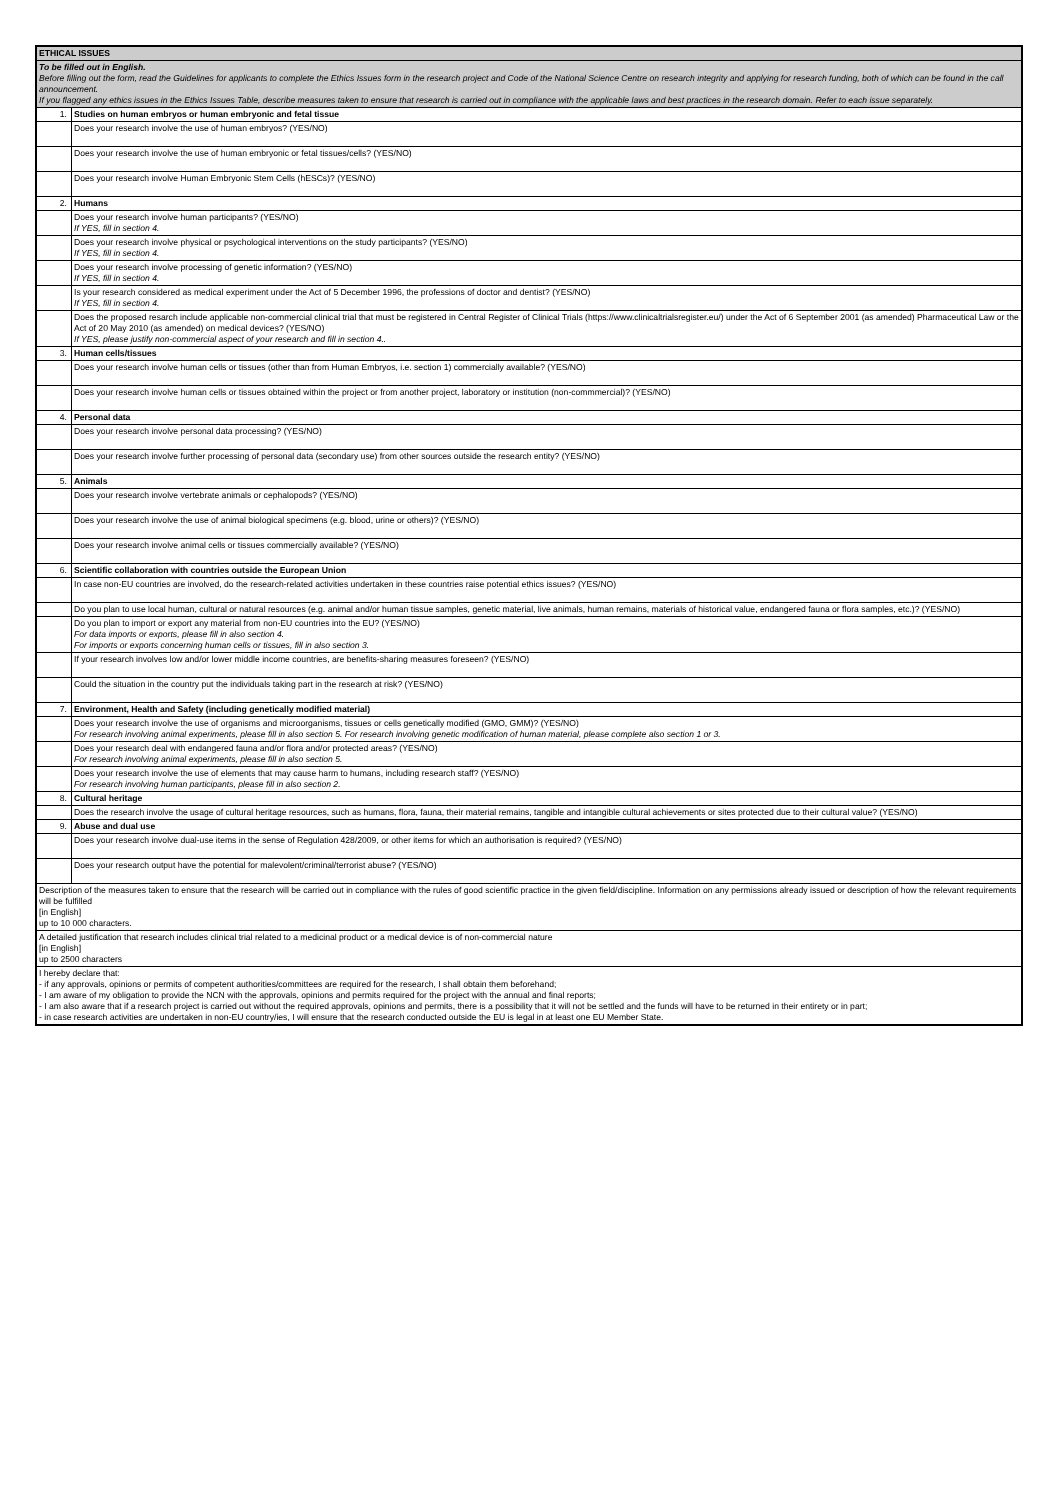| ETHICAL ISSUES | |
| To be filled out in English. Before filling out the form, read the Guidelines for applicants to complete the Ethics Issues form in the research project and Code of the National Science Centre on research integrity and applying for research funding, both of which can be found in the call announcement. If you flagged any ethics issues in the Ethics Issues Table, describe measures taken to ensure that research is carried out in compliance with the applicable laws and best practices in the research domain. Refer to each issue separately. | |
| 1. | Studies on human embryos or human embryonic and fetal tissue |
| | Does your research involve the use of human embryos? (YES/NO) |
| | Does your research involve the use of human embryonic or fetal tissues/cells? (YES/NO) |
| | Does your research involve Human Embryonic Stem Cells (hESCs)? (YES/NO) |
| 2. | Humans |
| | Does your research involve human participants? (YES/NO) If YES, fill in section 4. |
| | Does your research involve physical or psychological interventions on the study participants? (YES/NO) If YES, fill in section 4. |
| | Does your research involve processing of genetic information? (YES/NO) If YES, fill in section 4. |
| | Is your research considered as medical experiment under the Act of 5 December 1996, the professions of doctor and dentist? (YES/NO) If YES, fill in section 4. |
| | Does the proposed resarch include applicable non-commercial clinical trial that must be registered in Central Register of Clinical Trials (https://www.clinicaltrialsregister.eu/) under the Act of 6 September 2001 (as amended) Pharmaceutical Law or the Act of 20 May 2010 (as amended) on medical devices? (YES/NO) If YES, please justify non-commercial aspect of your research and fill in section 4.. |
| 3. | Human cells/tissues |
| | Does your research involve human cells or tissues (other than from Human Embryos, i.e. section 1) commercially available? (YES/NO) |
| | Does your research involve human cells or tissues obtained within the project or from another project, laboratory or institution (non-commmercial)? (YES/NO) |
| 4. | Personal data |
| | Does your research involve personal data processing? (YES/NO) |
| | Does your research involve further processing of personal data (secondary use) from other sources outside the research entity? (YES/NO) |
| 5. | Animals |
| | Does your research involve vertebrate animals or cephalopods? (YES/NO) |
| | Does your research involve the use of animal biological specimens (e.g. blood, urine or others)? (YES/NO) |
| | Does your research involve animal cells or tissues commercially available? (YES/NO) |
| 6. | Scientific collaboration with countries outside the European Union |
| | In case non-EU countries are involved, do the research-related activities undertaken in these countries raise potential ethics issues? (YES/NO) |
| | Do you plan to use local human, cultural or natural resources (e.g. animal and/or human tissue samples, genetic material, live animals, human remains, materials of historical value, endangered fauna or flora samples, etc.)? (YES/NO) |
| | Do you plan to import or export any material from non-EU countries into the EU? (YES/NO) For data imports or exports, please fill in also section 4. For imports or exports concerning human cells or tissues, fill in also section 3. |
| | If your research involves low and/or lower middle income countries, are benefits-sharing measures foreseen? (YES/NO) |
| | Could the situation in the country put the individuals taking part in the research at risk? (YES/NO) |
| 7. | Environment, Health and Safety (including genetically modified material) |
| | Does your research involve the use of organisms and microorganisms, tissues or cells genetically modified (GMO, GMM)? (YES/NO) For research involving animal experiments, please fill in also section 5. For research involving genetic modification of human material, please complete also section 1 or 3. |
| | Does your research deal with endangered fauna and/or flora and/or protected areas? (YES/NO) For research involving animal experiments, please fill in also section 5. |
| | Does your research involve the use of elements that may cause harm to humans, including research staff? (YES/NO) For research involving human participants, please fill in also section 2. |
| 8. | Cultural heritage |
| | Does the research involve the usage of cultural heritage resources, such as humans, flora, fauna, their material remains, tangible and intangible cultural achievements or sites protected due to their cultural value? (YES/NO) |
| 9. | Abuse and dual use |
| | Does your research involve dual-use items in the sense of Regulation 428/2009, or other items for which an authorisation is required? (YES/NO) |
| | Does your research output have the potential for malevolent/criminal/terrorist abuse? (YES/NO) |
| Description of the measures taken to ensure that the research will be carried out in compliance with the rules of good scientific practice in the given field/discipline. Information on any permissions already issued or description of how the relevant requirements will be fulfilled [in English] up to 10 000 characters. | |
| A detailed justification that research includes clinical trial related to a medicinal product or a medical device is of non-commercial nature [in English] up to 2500 characters | |
| I hereby declare that: - if any approvals, opinions or permits of competent authorities/committees are required for the research, I shall obtain them beforehand; - I am aware of my obligation to provide the NCN with the approvals, opinions and permits required for the project with the annual and final reports; - I am also aware that if a research project is carried out without the required approvals, opinions and permits, there is a possibility that it will not be settled and the funds will have to be returned in their entirety or in part; - in case research activities are undertaken in non-EU country/ies, I will ensure that the research conducted outside the EU is legal in at least one EU Member State. | |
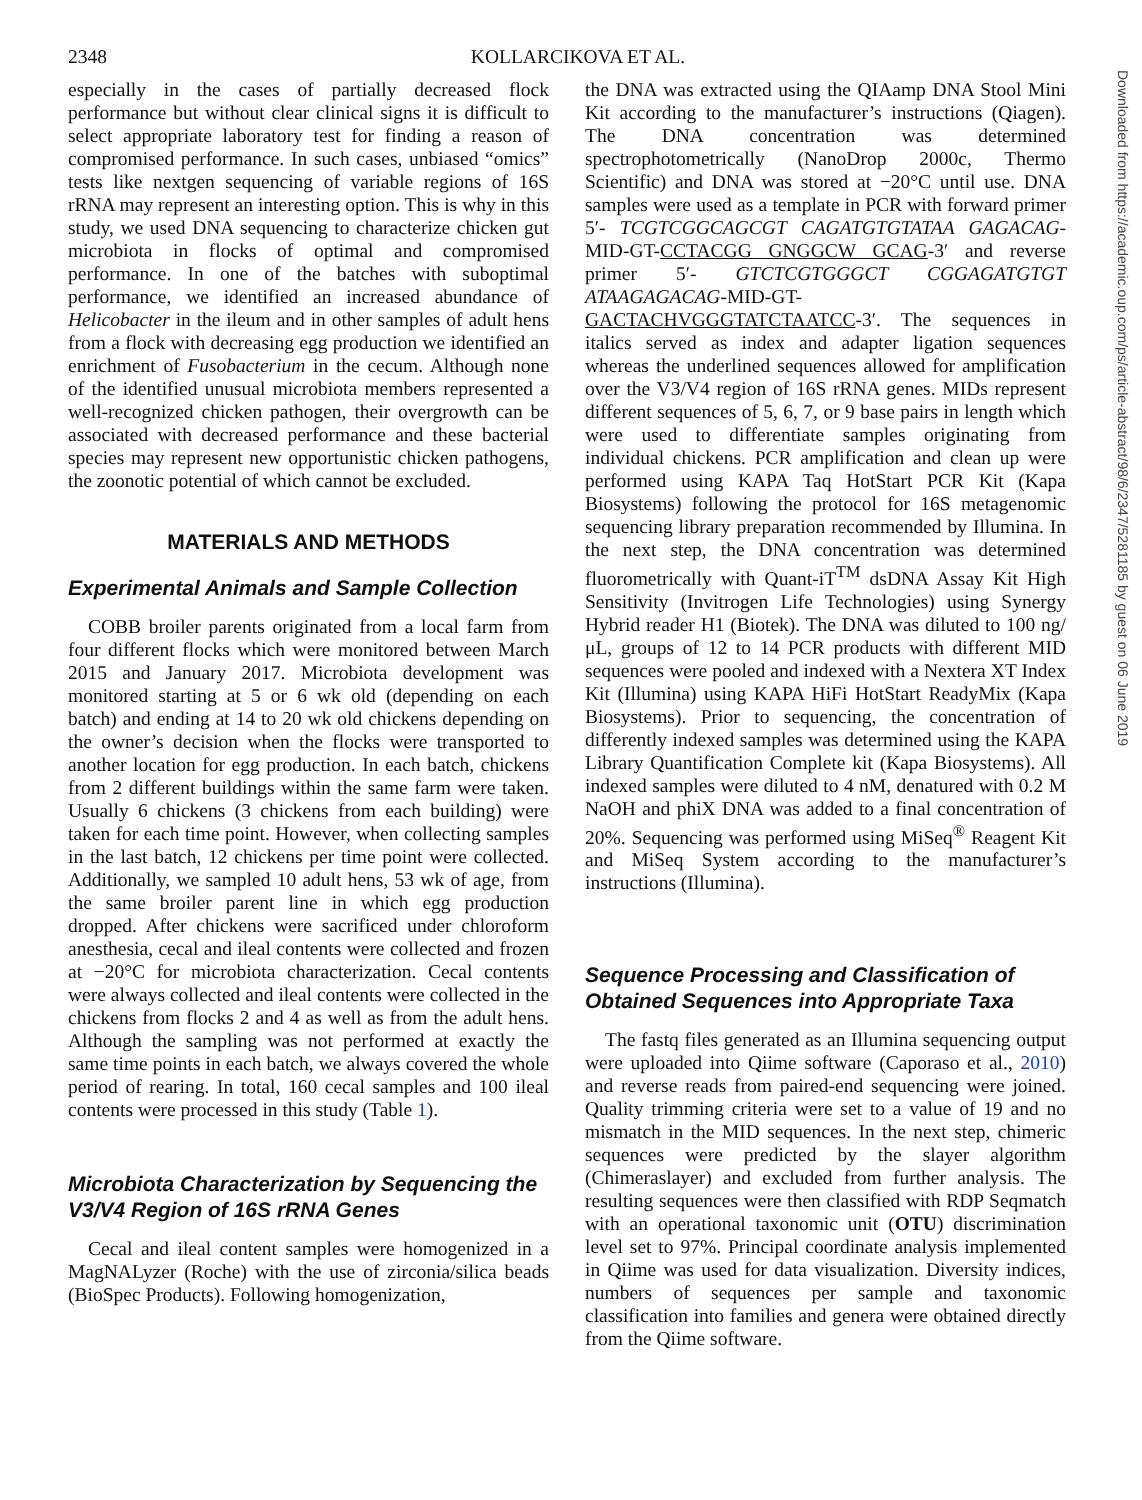2348 KOLLARCIKOVA ET AL.
Downloaded from https://academic.oup.com/ps/article-abstract/98/6/2347/5281185 by guest on 06 June 2019
especially in the cases of partially decreased flock performance but without clear clinical signs it is difficult to select appropriate laboratory test for finding a reason of compromised performance. In such cases, unbiased “omics” tests like nextgen sequencing of variable regions of 16S rRNA may represent an interesting option. This is why in this study, we used DNA sequencing to characterize chicken gut microbiota in flocks of optimal and compromised performance. In one of the batches with suboptimal performance, we identified an increased abundance of Helicobacter in the ileum and in other samples of adult hens from a flock with decreasing egg production we identified an enrichment of Fusobacterium in the cecum. Although none of the identified unusual microbiota members represented a well-recognized chicken pathogen, their overgrowth can be associated with decreased performance and these bacterial species may represent new opportunistic chicken pathogens, the zoonotic potential of which cannot be excluded.
MATERIALS AND METHODS
Experimental Animals and Sample Collection
COBB broiler parents originated from a local farm from four different flocks which were monitored between March 2015 and January 2017. Microbiota development was monitored starting at 5 or 6 wk old (depending on each batch) and ending at 14 to 20 wk old chickens depending on the owner’s decision when the flocks were transported to another location for egg production. In each batch, chickens from 2 different buildings within the same farm were taken. Usually 6 chickens (3 chickens from each building) were taken for each time point. However, when collecting samples in the last batch, 12 chickens per time point were collected. Additionally, we sampled 10 adult hens, 53 wk of age, from the same broiler parent line in which egg production dropped. After chickens were sacrificed under chloroform anesthesia, cecal and ileal contents were collected and frozen at −20°C for microbiota characterization. Cecal contents were always collected and ileal contents were collected in the chickens from flocks 2 and 4 as well as from the adult hens. Although the sampling was not performed at exactly the same time points in each batch, we always covered the whole period of rearing. In total, 160 cecal samples and 100 ileal contents were processed in this study (Table 1).
Microbiota Characterization by Sequencing the V3/V4 Region of 16S rRNA Genes
Cecal and ileal content samples were homogenized in a MagNALyzer (Roche) with the use of zirconia/silica beads (BioSpec Products). Following homogenization,
the DNA was extracted using the QIAamp DNA Stool Mini Kit according to the manufacturer’s instructions (Qiagen). The DNA concentration was determined spectrophotometrically (NanoDrop 2000c, Thermo Scientific) and DNA was stored at −20°C until use. DNA samples were used as a template in PCR with forward primer 5′- TCGTCGGCAGCGT CAGATGTGTATAA GAGACAG-MID-GT-CCTACGG GNGGCW GCAG-3′ and reverse primer 5′- GTCTCGTGGGCT CGGAGATGTGT ATAAGAGACAG-MID-GT-GACTACHVGGGTATCTAATCC-3′. The sequences in italics served as index and adapter ligation sequences whereas the underlined sequences allowed for amplification over the V3/V4 region of 16S rRNA genes. MIDs represent different sequences of 5, 6, 7, or 9 base pairs in length which were used to differentiate samples originating from individual chickens. PCR amplification and clean up were performed using KAPA Taq HotStart PCR Kit (Kapa Biosystems) following the protocol for 16S metagenomic sequencing library preparation recommended by Illumina. In the next step, the DNA concentration was determined fluorometrically with Quant-iT<sup>TM</sup> dsDNA Assay Kit High Sensitivity (Invitrogen Life Technologies) using Synergy Hybrid reader H1 (Biotek). The DNA was diluted to 100 ng/μL, groups of 12 to 14 PCR products with different MID sequences were pooled and indexed with a Nextera XT Index Kit (Illumina) using KAPA HiFi HotStart ReadyMix (Kapa Biosystems). Prior to sequencing, the concentration of differently indexed samples was determined using the KAPA Library Quantification Complete kit (Kapa Biosystems). All indexed samples were diluted to 4 nM, denatured with 0.2 M NaOH and phiX DNA was added to a final concentration of 20%. Sequencing was performed using MiSeq<sup>®</sup> Reagent Kit and MiSeq System according to the manufacturer’s instructions (Illumina).
Sequence Processing and Classification of Obtained Sequences into Appropriate Taxa
The fastq files generated as an Illumina sequencing output were uploaded into Qiime software (Caporaso et al., 2010) and reverse reads from paired-end sequencing were joined. Quality trimming criteria were set to a value of 19 and no mismatch in the MID sequences. In the next step, chimeric sequences were predicted by the slayer algorithm (Chimeraslayer) and excluded from further analysis. The resulting sequences were then classified with RDP Seqmatch with an operational taxonomic unit (OTU) discrimination level set to 97%. Principal coordinate analysis implemented in Qiime was used for data visualization. Diversity indices, numbers of sequences per sample and taxonomic classification into families and genera were obtained directly from the Qiime software.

___

_PROBLEM TO SOLVE_:
Once you find the line with "entity? (YES/NO) |" above, print it and every line after it up to and including the line with "tissues commercially available? (YES/NO) |", exactly as written and nothing else.

_EXERCISE RESULT_:
| | Does your research involve further processing of personal data (secondary use) from other sources outside the research entity? (YES/NO) |
| 5. | Animals |
| | Does your research involve vertebrate animals or cephalopods? (YES/NO) |
| | Does your research involve the use of animal biological specimens (e.g. blood, urine or others)? (YES/NO) |
| | Does your research involve animal cells or tissues commercially available? (YES/NO) |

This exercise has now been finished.